El clímax fue colectivo. Ana sintió las paredes de su vagina contraerse alrededor de los dedos de Carla, oleadas de placer recorriéndole las piernas hasta los dedos de los pies. Es como si el mundo se deshiciera en chispas, mi piel ardiendo, el corazón retumbando como tambores de cumbia. Carla se arqueó, gritando con voz ronca, sus jugos empapando las sábanas. Se derrumbaron en un enredo de brazos y piernas, respiraciones agitadas mezclándose, el olor a sexo impregnando todo: sudor, fluidos, esencia femenina pura.

Después, en el afterglow, se quedaron acostadas, acariciándose perezosamente. Luisa encendió un cigarro –ese vicio chilango– y sopló el humo hacia el techo. "Neta, carnalas, eso fue un porno trio mujeres de antología. ¿Repetimos mañana?" Carla rio, besando el hombro de Ana. "Obvio, wey. Pero con más juguetes."

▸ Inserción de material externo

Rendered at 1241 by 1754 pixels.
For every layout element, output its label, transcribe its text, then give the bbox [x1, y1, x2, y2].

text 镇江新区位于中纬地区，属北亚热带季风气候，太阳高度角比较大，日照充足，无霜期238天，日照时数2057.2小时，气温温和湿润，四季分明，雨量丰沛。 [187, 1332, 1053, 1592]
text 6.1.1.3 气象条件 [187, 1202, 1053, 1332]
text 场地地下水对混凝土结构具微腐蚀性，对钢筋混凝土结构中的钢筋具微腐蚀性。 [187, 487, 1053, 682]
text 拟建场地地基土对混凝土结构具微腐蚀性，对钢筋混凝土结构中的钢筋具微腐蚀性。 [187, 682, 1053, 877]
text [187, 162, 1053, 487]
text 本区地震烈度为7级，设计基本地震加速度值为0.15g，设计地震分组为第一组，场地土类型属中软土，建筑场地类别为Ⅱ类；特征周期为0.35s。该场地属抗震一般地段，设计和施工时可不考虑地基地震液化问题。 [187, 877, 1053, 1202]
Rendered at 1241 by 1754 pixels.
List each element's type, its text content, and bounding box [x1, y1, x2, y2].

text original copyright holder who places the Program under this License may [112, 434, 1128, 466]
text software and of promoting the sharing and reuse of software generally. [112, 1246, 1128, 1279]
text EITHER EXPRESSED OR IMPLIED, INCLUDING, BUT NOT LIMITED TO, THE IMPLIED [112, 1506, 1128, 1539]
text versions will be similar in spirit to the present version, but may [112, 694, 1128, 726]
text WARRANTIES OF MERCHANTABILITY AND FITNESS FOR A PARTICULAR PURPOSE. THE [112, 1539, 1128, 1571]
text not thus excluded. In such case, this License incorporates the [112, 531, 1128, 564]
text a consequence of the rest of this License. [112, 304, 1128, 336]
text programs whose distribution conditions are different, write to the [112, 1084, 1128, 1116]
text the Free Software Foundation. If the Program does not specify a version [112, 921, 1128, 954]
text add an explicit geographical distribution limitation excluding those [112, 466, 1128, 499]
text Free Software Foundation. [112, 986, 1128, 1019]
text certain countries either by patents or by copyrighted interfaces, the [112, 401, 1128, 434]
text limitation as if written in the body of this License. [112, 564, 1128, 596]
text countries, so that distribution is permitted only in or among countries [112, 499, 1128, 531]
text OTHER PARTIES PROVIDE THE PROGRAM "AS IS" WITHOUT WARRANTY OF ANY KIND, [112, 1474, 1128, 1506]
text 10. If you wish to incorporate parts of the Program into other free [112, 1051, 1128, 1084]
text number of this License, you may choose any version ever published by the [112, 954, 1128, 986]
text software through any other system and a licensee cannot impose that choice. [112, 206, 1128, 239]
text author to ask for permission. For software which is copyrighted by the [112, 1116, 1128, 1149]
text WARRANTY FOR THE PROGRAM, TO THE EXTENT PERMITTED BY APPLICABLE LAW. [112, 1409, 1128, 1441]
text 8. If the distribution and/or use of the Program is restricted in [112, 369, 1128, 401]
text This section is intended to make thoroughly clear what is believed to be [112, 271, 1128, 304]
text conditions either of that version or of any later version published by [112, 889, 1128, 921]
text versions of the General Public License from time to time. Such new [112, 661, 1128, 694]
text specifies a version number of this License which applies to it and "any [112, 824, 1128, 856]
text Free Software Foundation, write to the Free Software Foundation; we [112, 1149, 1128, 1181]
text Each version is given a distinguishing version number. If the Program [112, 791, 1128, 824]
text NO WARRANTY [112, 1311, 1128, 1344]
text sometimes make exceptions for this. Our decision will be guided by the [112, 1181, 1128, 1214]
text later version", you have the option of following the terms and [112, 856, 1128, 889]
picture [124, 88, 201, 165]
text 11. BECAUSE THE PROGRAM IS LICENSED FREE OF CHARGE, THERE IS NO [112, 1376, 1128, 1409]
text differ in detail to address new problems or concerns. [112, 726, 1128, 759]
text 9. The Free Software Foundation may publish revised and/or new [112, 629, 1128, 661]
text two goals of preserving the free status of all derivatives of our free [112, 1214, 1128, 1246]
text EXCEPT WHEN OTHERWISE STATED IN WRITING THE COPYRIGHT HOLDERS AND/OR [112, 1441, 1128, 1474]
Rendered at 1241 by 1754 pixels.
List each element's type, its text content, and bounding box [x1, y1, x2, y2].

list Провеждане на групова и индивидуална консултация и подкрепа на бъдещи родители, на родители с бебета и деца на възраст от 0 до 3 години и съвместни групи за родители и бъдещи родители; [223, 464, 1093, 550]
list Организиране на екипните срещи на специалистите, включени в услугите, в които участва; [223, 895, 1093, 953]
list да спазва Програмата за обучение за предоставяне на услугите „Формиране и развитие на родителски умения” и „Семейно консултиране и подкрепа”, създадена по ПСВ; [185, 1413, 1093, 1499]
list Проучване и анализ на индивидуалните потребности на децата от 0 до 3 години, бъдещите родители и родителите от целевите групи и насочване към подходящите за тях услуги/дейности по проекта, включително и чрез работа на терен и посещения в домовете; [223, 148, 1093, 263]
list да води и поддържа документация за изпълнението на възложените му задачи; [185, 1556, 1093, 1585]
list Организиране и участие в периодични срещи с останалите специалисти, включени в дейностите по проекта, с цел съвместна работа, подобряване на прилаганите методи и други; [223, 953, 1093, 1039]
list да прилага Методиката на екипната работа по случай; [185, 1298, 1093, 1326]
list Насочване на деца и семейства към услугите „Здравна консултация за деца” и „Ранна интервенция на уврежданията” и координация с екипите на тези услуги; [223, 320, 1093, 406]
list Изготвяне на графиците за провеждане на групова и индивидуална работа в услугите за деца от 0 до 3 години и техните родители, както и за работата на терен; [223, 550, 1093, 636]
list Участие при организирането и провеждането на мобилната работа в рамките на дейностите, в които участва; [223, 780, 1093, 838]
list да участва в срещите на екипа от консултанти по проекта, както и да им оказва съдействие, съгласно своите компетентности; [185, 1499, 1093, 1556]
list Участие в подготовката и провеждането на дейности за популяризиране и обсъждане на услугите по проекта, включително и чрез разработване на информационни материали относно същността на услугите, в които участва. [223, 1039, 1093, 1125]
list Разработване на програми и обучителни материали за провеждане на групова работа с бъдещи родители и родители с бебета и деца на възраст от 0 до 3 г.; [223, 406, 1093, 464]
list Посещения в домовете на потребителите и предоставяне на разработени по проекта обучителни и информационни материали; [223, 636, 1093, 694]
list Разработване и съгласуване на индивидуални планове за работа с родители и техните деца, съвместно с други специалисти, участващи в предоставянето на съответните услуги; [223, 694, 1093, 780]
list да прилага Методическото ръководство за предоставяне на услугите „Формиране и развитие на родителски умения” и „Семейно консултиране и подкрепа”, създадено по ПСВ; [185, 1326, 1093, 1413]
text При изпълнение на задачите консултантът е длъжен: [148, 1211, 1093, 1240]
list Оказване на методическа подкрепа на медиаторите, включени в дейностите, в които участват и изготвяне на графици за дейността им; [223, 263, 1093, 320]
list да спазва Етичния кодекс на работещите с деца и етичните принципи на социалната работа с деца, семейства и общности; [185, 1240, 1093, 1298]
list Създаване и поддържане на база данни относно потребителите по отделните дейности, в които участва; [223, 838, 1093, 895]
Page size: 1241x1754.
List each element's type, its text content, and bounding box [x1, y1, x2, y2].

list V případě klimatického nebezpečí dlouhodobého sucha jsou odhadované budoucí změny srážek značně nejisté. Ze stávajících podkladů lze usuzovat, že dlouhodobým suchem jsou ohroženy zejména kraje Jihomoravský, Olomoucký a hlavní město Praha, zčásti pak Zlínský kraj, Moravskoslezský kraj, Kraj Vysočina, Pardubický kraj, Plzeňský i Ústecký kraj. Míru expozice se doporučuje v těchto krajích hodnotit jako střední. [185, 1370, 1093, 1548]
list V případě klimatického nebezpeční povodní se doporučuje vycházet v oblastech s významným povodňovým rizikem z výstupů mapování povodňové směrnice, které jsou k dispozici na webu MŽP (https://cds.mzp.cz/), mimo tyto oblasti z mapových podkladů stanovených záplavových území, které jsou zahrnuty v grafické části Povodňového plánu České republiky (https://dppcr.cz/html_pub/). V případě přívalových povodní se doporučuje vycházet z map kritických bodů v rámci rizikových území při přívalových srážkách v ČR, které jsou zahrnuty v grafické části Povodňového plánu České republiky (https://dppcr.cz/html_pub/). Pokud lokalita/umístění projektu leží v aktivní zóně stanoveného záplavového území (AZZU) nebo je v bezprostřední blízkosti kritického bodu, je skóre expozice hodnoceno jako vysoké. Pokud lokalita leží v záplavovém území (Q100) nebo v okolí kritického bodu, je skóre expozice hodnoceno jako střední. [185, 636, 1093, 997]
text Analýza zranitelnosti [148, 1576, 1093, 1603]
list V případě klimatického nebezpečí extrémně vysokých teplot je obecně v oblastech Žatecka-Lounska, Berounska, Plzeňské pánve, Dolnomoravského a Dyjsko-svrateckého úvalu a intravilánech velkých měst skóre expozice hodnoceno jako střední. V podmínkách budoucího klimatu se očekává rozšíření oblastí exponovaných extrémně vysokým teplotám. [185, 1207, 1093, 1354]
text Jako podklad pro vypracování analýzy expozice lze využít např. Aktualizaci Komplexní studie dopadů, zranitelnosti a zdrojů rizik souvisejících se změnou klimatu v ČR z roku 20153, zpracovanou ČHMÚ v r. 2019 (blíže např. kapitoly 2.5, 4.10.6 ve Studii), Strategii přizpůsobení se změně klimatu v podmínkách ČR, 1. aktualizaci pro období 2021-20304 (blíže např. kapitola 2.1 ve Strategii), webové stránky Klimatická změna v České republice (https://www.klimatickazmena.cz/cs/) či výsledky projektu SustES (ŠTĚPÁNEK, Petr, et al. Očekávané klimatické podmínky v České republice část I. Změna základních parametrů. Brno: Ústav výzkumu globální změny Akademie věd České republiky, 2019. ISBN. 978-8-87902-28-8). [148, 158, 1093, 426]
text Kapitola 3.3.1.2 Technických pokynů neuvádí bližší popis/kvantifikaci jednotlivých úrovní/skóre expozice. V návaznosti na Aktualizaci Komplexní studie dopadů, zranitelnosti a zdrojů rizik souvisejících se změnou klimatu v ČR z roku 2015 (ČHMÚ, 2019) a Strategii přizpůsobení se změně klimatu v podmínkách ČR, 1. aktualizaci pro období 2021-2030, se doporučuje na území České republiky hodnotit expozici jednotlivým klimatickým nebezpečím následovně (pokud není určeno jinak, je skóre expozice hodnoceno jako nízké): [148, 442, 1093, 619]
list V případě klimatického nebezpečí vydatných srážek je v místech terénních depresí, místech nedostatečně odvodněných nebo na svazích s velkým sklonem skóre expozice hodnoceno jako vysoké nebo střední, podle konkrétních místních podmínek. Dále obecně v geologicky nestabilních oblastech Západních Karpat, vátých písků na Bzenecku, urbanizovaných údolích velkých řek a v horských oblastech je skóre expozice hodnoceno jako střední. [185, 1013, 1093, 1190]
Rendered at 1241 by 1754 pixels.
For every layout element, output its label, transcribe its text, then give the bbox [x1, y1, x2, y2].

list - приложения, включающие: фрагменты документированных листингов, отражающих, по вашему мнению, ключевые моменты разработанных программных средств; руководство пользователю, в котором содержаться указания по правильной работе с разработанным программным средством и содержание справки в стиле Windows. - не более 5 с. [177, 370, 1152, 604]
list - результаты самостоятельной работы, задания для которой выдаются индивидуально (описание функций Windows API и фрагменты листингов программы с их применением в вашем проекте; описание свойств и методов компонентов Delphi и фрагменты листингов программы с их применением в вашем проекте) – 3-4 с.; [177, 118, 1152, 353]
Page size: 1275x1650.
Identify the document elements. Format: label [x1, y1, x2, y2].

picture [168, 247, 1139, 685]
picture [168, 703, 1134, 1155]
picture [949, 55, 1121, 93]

Ana sonrió, sintiendo una paz profunda.

Nunca pensé que con mis amigas sería tan liberador. No hay celos, solo placer puro. Mañana playa, y luego más de esto. Qué vida chida
. El sol se ponía, tiñendo la habitación de naranja, y ellas se durmieron entrelazadas, soñando con más noches ardientes.

Al día siguiente, el deseo renació con el desayuno. Frutas frescas, mangos chorreando jugo que lamían de los dedos unas a otras. En la playa privada, bajo las palmeras, se besaron a hurtadillas, prometiendo no parar. La tensión del día anterior era ahora confianza, un lazo más fuerte. Por la noche, trajeron un strap-on que Carla había comprado en Cozumel. Negro, grueso, venoso como verga de toro, pensó Ana, excitada de nuevo.

Luisa se lo puso primero, embistiendo a Carla desde atrás mientras Ana lamía sus tetas. El sonido de carne contra carne, chapoteos húmedos, era hipnótico. "¡Fóllame duro, jefa!" pedía Carla, sus ojos rodando de placer. Ana se masturbaba viendo, hasta que Luisa la jaló. Siento la punta abriéndome, llenándome como nunca. Cada embestida manda ondas hasta mi cerebro. El olor a sudor fresco, a arena y sexo, las envolvía.

Rotaron posiciones: Carla con el strap en Luisa, Ana sentada en la cara de Carla. Gemidos en cadena, orgasmos múltiples como fuegos artificiales. Al final, exhaustas, se bañaron juntas en la regadera al aire libre, jabón resbalando por curvas, besos lentos bajo la luna. "Somos las reinas del porno trio mujeres", bromeó Luisa, y todas rieron, sabiendo que este verano había cambiado todo para siempre.

De regreso en la CDMX, las llamadas nocturnas revivían recuerdos: tu lengua ahí, mis dedos en ti. Pero esa noche en Playa del Carmen fue el pico, el éxtasis compartido que las unió más allá de la amistad. Ana, al recordarlo, se tocaba sola, sonriendo. Qué chingonería ser mujer y gozar así, sin límites.